I am trying to use transform on multiple columns of a dataframe, that is I want apply an operation taking 2 variables as inputs, column1 and column2 and output the result.

A simple example would be:

df =  DataFrame(A = 1:4, B = 1:4, C = 5:8);
transform!(df, :, [:B,:C] => (x,y) -> sumcols(x,y))

where sumcols just sums columns together, should give me a column that looks like:

[6;8;10;12];

Of course, in this case I can just do .+, but such a syntax would be useful in many scenarios. Any ideas how I can get this?

Thanks!

transform!(df, :, [:B,:C] => ByRow(+) => :newcolname)

Thank you, this works for what I ask originally. However, is there something that works more generally for any function fun(:B,:C) that outputs a vector of the appropriate size?

For example, say

function f(x,y)
    N = size(x,1);
    z = zeros(N);
    for i=1:N
          z[i] = maximum(x[i:end]) + minimum(y[i:end]);
    end
    return z
end

with the output:
[9;10;11;12];

Thanks!

Interesting, I did not know ByRow I was using a little more generic function I need in other contexts too.

broadwrap(f) = function (args...) broadcast(f, args...) end
transform!(df, [:B,:C] => broadwrap(+) => :D)

Yes, I get a similar limitation with your method as the one I mention in the previous response.

Thank you though!

In that example you could do

transform!(df, :, [:B,:C] => (x,y) -> f(x,y))

and it will work. If the function works on vectors, you use this, if it is something you want to broadcast then you use ByRow.

In fact, just for completeness, I’ll note that you can even be lazy in your original example and just do

transform!(df, :, [:B,:C] => +)

because + also works for vectors.

I have to admit that I am not understanding what limitation you are referring to.

This is perfect! Thanks!

Yes, sorry, was not clear. Yours, at least as I applied it, was for row-by-row operations, what @tbeason has here:

transform!(df, :, [:B,:C] => (x,y) -> f(x,y))

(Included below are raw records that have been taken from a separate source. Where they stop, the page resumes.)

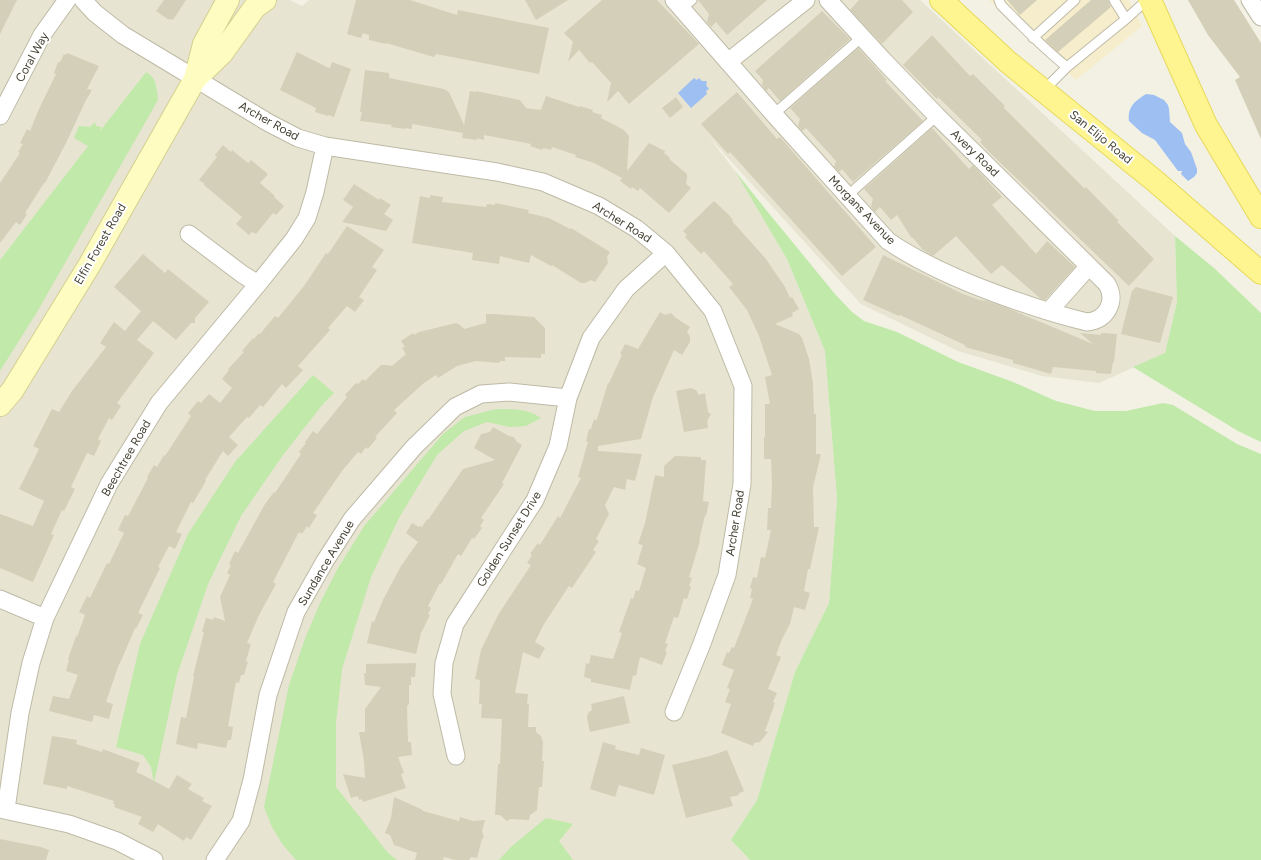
<svg xmlns="http://www.w3.org/2000/svg" width="1261" height="860" font-family="Figtree,sans-serif">
	<rect width="100%" height="100%" fill="#f2f1e3"/>
	<path fill="#e7e4d1" d="M0,0H290L302,6L309,0H920L1175,236L1177,302L1165,353L1099,383L1042,376L958,351L861,304L708,136L735,171L787,259L825,351L837,499L829,603L795,672L757,800L731,840L750,860H0V371L157,100V87L146,72L0,260Z"/>
	<path fill="#f6edcd" d="M989,0H1129L1142,26L1076,80Z"/>
	<path fill="#c0e9aa" d="M146,72C157,78 157,89 158,100L37,312L0,371V260L88,146L74,138L79,126L90,127L95,122L96,126L101,127L100,131Z
		M735,171L767,211L835,294L852,312L864,321L897,332L958,362L1013,382L1056,401L1095,411H1126L1163,403L1173,405L1237,444L1261,454V860H750L731,840L757,800L795,672L829,603L837,499L825,351L787,259Z
		M1175,236L1214,268L1261,313V442L1238,431L1133,367L1165,353L1177,302Z
		M313,375L334,393L323,404L283,455L241,516L208,584L177,675L154,783L151,767L143,755L116,747L140,644L188,534L235,462Z
		M496,409C513,409 527,408 541,418L526,426L510,427L487,422L464,431L437,455L399,518L371,577L342,669L336,723V787L388,853L397,860H296L283,845L272,827L264,807L289,685L306,636L321,601L338,568L365,525L443,434L465,417Z
		M546,818L573,824L559,841L573,860H499L511,847Z"/>
	<path fill="#9dbff2" d="M694,78L697,80L699,78L702,81H706L707,82L706,85L709,89L706,91L707,94L691,108L678,93Z
		M1146,94L1154,95L1164,100L1168,105L1169,109L1170,122L1182,133L1185,144L1191,152L1197,169V173L1194,177L1188,181L1181,174L1182,171H1178L1155,140L1142,133L1129,121C1127,107 1135,101 1146,94Z"/>
	<path fill="#d4cfb8" d="M0,0H17L0,34Z
		M164,0H186L173,20L170,19L169,20L156,11Z
		M356,0H410L457,15L458,10L549,28L539,74L436,54L434,57L386,43V44L369,40V35L363,33L361,38L347,34Z
		M525,0H568L536,20Z
		M602,0H657L699,44L629,104L618,91L607,102L611,83L592,62L590,63L579,50L568,62L573,42L564,33Z
		M698,0H767L727,35L716,22L711,27L707,22L709,14Z
		M859,0H902L913,12L882,44L850,10Z
		M1007,0H1037L1020,15Z
		M1091,0H1108L1111,7L1058,52L1045,40Z
		M1188,0H1234L1261,43V139L1235,80L1240,77L1208,35Z
		M822,11L850,39L780,101L769,88L766,91L762,85L763,80L755,71Z
		M932,35L970,76L973,74L1005,106L1003,107L1085,189L1086,187L1119,221L1117,222L1154,259L1129,286L988,151L980,142L982,140L938,97L937,99L903,65Z
		M858,48L887,80L885,81L923,121L853,182L842,169L839,172L834,167L836,161L806,128L802,131L798,126L800,119L790,108Z
		M297,52L329,68H330L332,62L351,69L334,117L328,115V116L315,112L316,108L280,90Z
		M67,53L99,66L87,89L92,90L85,102L66,143L45,183H44L25,213L27,214L20,225L16,222L0,243V183L20,153L18,152L23,144L20,143L27,129L30,131L39,109L56,74L54,73L58,62H60L64,54L66,55Z
		M365,70L389,73V78L444,89L449,92L464,125L470,91L476,92V91L520,100L526,108L541,110L546,96L579,107L580,106L593,110L592,112L602,115L601,118L624,130L629,136L627,171L649,143L665,151L664,153L670,158L669,159L687,174V179L686,184L691,188L669,213L640,188L638,191L632,187L631,189L620,181L622,178L594,163L575,157L576,155L552,147L551,150L543,148L542,150L530,146L531,144L484,135V140L477,138V140L462,138L463,133L412,124V129L405,128V129L391,127L392,125L360,121L362,112H360Z
		M737,92L777,139L780,137L876,247L842,276L730,152L728,154L701,124Z
		M676,97L683,107L670,118L662,108Z
		M932,128L969,169L973,165L1002,197L992,205L1036,254L1047,241L1075,267L1045,300L1041,299L1002,265L991,274L956,236L933,256L923,250L914,239L911,237L897,215L891,220L880,207L875,212L871,207L873,199L864,189Z
		M223,145L231,152L232,150L248,163L251,160L268,174L260,183L275,196L274,197L284,206L276,215L273,213L256,234L252,232L249,235L236,224L242,217L204,185L205,184L199,180L217,157L215,155Z
		M354,184L379,200L380,198L391,205L384,214L393,220L386,231L342,222L353,207L343,200Z
		M430,195L443,197L442,202L486,207L487,204L495,205V203L529,210L528,213L549,218L570,229L571,228L610,252L607,257L608,263L595,282L591,280L585,283H581L552,265L551,266L531,255L529,263L500,256L499,264L472,260L473,253L412,243L420,196L430,198Z
		M714,201L729,215L733,220L732,221L766,259L785,287L790,298L792,297L799,309L792,313L793,316L775,324L799,334L802,338L809,359L813,383L814,414H816V454H821L813,487L814,527H819L810,569H808L804,591L810,593L805,610L794,607L790,624L782,639L776,655L781,657L768,689L777,693L773,702L775,703L765,731L768,732L760,742L754,743L753,746L721,733L731,704L725,702L730,689L727,688L734,670L722,665L727,652L729,653L732,647L734,648L753,599L750,598L752,589L750,588L753,577L757,578L761,557L765,558L771,530H767L768,508H771L772,483L771,459H764V437H765V404H770L765,377L772,375L759,336L747,310L729,287L733,284L704,251L701,254L685,237L687,235L683,231Z
		M347,226L384,250L372,267L377,270L359,297L364,300L355,312L347,306L328,328L330,330L298,366L303,370L286,388L282,384L263,407L260,405L249,418L247,417L229,437L238,445L228,456L223,451L205,480L206,481L193,503L191,502L176,532L182,534L175,549L169,546L158,567L160,568L138,613L143,615L136,629L135,628L124,654L119,665V664L106,702L113,704L109,719L94,715L92,722L49,711L53,696L69,699L78,675L66,671L69,660L68,659L76,636L77,637L85,615L79,612L87,596L90,598L107,563L109,564L124,533L118,530L125,515L128,516L148,478L147,477L154,465L157,467L164,455L165,456L191,416L188,413L198,401L201,403L209,394L220,403L232,388L222,379L229,370L228,369L244,352L242,351L253,338L254,339L259,333L260,334L275,316L278,318L304,286L326,253L328,254Z
		M143,254L165,273L168,269L209,302L195,318V323H191L176,340L153,321L137,340L154,353L117,403L121,406L112,420L109,418L98,439L101,441L94,456L87,453L71,487L75,489L64,511L62,510L51,534L54,535L33,582L0,568V514L33,526L44,501L19,489L39,449L33,446L52,409L59,412L72,391L106,347L100,343L114,322L125,331L141,311L114,287Z
		M883,255L963,294L980,300L987,301L1007,308L1093,344L1080,333L1101,335V333L1117,334L1114,362H1113L1111,374L1096,373V371L1053,367L1051,374L1013,363V360L965,347V345L900,315L899,316L863,300Z
		M1136,287L1173,297L1160,343L1121,334L1132,291Z
		M660,312L665,315L671,313L676,318L690,327L687,332L690,336V342L682,355L674,350L653,397L641,439L598,446V451L642,454L635,481L627,479L625,490L614,487L605,505L609,514L596,539L599,541L593,550L596,552L572,588L569,586L544,624L535,642L545,648L539,659L523,652L515,693L528,694L527,704H529L528,727H536V732L541,736L543,742L542,761H544L542,787H539L537,810L530,815L529,820L510,819L507,821L500,815H495L498,764H500L502,719L481,718L482,704H479L480,680L475,679L481,650L498,615L531,565L527,563L532,555L530,554L538,543L540,545L558,516L560,518L581,478L578,477L588,442L586,441L589,429H591L594,419L596,420V422L608,383H609L622,355L620,354L625,344L638,349Z
		M486,314H493L534,317L545,328V354H541V358L505,357V361H500L499,363L476,361L457,366L438,378L436,375L424,383L394,410L397,413L375,437L377,438L368,449L366,447L361,454L358,452L342,471L313,513L317,515L309,528L307,526L302,534L299,532L273,582L276,584L259,615L247,643L251,644L246,661L248,662L244,675H241L239,683L236,682L228,726L233,727L231,740H228L226,748L198,743L197,749L176,744L181,717L186,718L194,677L193,676L204,632H202L206,618L213,620L214,617L225,621L220,597L230,575L227,573L231,565L229,564L235,551L238,553L265,504L274,492L275,493L301,454L299,452L306,443L305,442L313,431L317,434L347,397L345,395L356,383L358,384L363,379L365,381L381,365H386L392,366L406,354L402,348L405,347L401,341L413,333L414,335L419,332L456,323L460,325L464,329L486,323Z
		M691,388L696,390L699,395L705,393L708,412L711,414L707,421L708,428L684,432L676,391Z
		M493,427L509,436L514,437L517,442L522,445L502,483L504,484L481,518L484,520L480,526L482,528L474,539L472,538L461,556L458,554L441,584L440,583L428,606L431,608L428,614L430,615L421,633L416,654L367,643L372,621L374,622L383,600L401,566L418,542L406,533L412,523L419,527L420,526L422,527L427,519L428,520L463,469L495,460L474,448L481,434L490,432Z
		M675,456L701,457V460H706L703,501L709,502L706,516L705,515L699,541H700L689,577L692,578L689,586H691L687,599L684,598L678,618L674,617L665,643L668,644L665,651L667,652L662,665L640,657L636,676L633,675L630,690L591,682V679L584,677L586,663L589,664L591,655L613,659L622,633L619,632L631,598L633,599L636,590L639,591L646,568L637,564L643,545L638,544L645,523L655,475L664,477V466Z
		M416,663L415,677H411V685H409V704L407,706L408,742H411L412,755L398,757L404,773L401,774L406,788L363,802L362,799L359,800L358,796L351,798L343,774L365,778L364,761L359,732H365V709L381,687L365,685L364,673H366V664Z
		M624,696L630,723L590,732L587,718L588,713L592,710L591,704Z
		M52,736L77,740L76,744L102,752L103,749L140,763L136,772L145,776L169,789L177,775L192,784L188,789L204,798L202,801L212,806L191,840L186,837L184,841L158,824L153,832L138,824L142,817L114,807L115,804H113L114,801L67,786V789L43,784Z
		M603,742L616,746L615,749L639,755L641,748L665,755L654,795L619,785L615,797L590,789Z
		M727,750L744,791L738,794L739,795L730,797L733,806L686,818L672,765L710,756Z
		M394,797L423,810V811L459,821L460,817L473,821L485,820L482,831L484,837L482,839L477,858L471,857L469,860H455L444,857L443,860H415L417,853L394,845L390,835L385,833L391,818Z
		M0,839L41,847L49,850L46,860H0Z"/>
	<g fill="none" stroke-linecap="round" stroke-linejoin="round">
		<defs>
			<path id="lane" d="M999,0L1001,5C1022,26 1043,48 1067,67L1126,19L1114,0
				M682,9L692,0
				M1126,19L1147,0
				M1033,38L1075,0
				M1043,91L1067,67
				M774,114L862,37
				M847,196L937,116"/>
			<path id="street" d="M83,0L95,13L123,35L269,123L298,138L325,146L497,172L543,182L599,206L637,229L666,253L713,311L743,386L742,484L727,575L701,646L674,712
				M674,0L779,120L888,241C922,264 959,280 997,294C1027,305 1057,315 1087,322C1107,320 1117,301 1107,284L937,116L883,60L828,0
				M1250,0L1261,17
				M728,62L806,0
				M0,116L42,35L67,0
				M189,234L242,274L258,284
				M1049,311L1089,266
				M0,599L45,618
				M456,756L442,694L444,663L455,624L535,500L558,446L568,398L591,338L626,289L666,253
				M0,809L69,824L117,841L154,860
				M6,809L20,713L31,663L45,618L109,484L159,403L258,284L294,239L307,218L315,192L325,146
				M215,860L241,821L252,780L268,695L296,612L325,561L352,519L414,447L455,407L481,394L509,392L568,398"/>
			<path id="secondary" d="M195,79L222,53L255,7L265,0
				M0,405L12,391L90,264L195,79L204,44L228,0"/>
			<path id="primary" d="M941,0L1008,62L1155,181L1261,273
				M1150,0L1206,125L1261,217"/>
		</defs>
		<use href="#lane" stroke="#bebaa6" stroke-width="11"/>
		<use href="#street" stroke="#bebaa6" stroke-width="19"/>
		<use href="#secondary" stroke="#d4d091" stroke-width="24"/>
		<use href="#primary" stroke="#e7d95c" stroke-width="24"/>
		<use href="#lane" stroke="#fff" stroke-width="9"/>
		<use href="#street" stroke="#fff" stroke-width="17"/>
		<use href="#secondary" stroke="#fffcc1" stroke-width="22"/>
		<use href="#primary" stroke="#fff590" stroke-width="22"/>
	</g>
	<g text-anchor="middle" stroke-width="4" stroke-linejoin="round" paint-order="stroke">
		<g font-size="12" fill="#444133" stroke="#fff">
			<text transform="translate(32 57) rotate(-61)" y="4">Coral Way</text>
			<text transform="translate(269 121) rotate(29)" y="4">Archer Road</text>
			<text transform="translate(1101 137) rotate(39)" y="4">San Elijo Road</text>
			<text transform="translate(975 153) rotate(44)" y="4">Avery Road</text>
			<text transform="translate(862 210) rotate(46)" y="4">Morgans Avenue</text>
			<text transform="translate(622 222) rotate(32)" y="4">Archer Road</text>
			<text transform="translate(100 244) rotate(-60)" y="4">Elfin Forest Road</text>
			<text transform="translate(126 458) rotate(-60)" y="4">Beechtree Road</text>
			<text transform="translate(735 523) rotate(-81)" y="4">Archer Road</text>
			<text transform="translate(509 539) rotate(-58)" y="4">Golden Sunset Drive</text>
			<text transform="translate(326 563) rotate(-59)" y="4">Sundance Avenue</text>
		</g>
	</g>
</svg>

works for what I intended.

Thanks!

  1. Yes. My broadwrap function was for row-by-row operations, this is because the transform! method already works out-of-the-box for operations directly over the vectors (instead of row-by-row).
  2. You do not need to do transform!(df, :, [:B,:C] => (x,y) -> f(x,y)), you can just transform!(df, [:B,:C] => f), f is already a function, and I am not sure why the colon would be needed.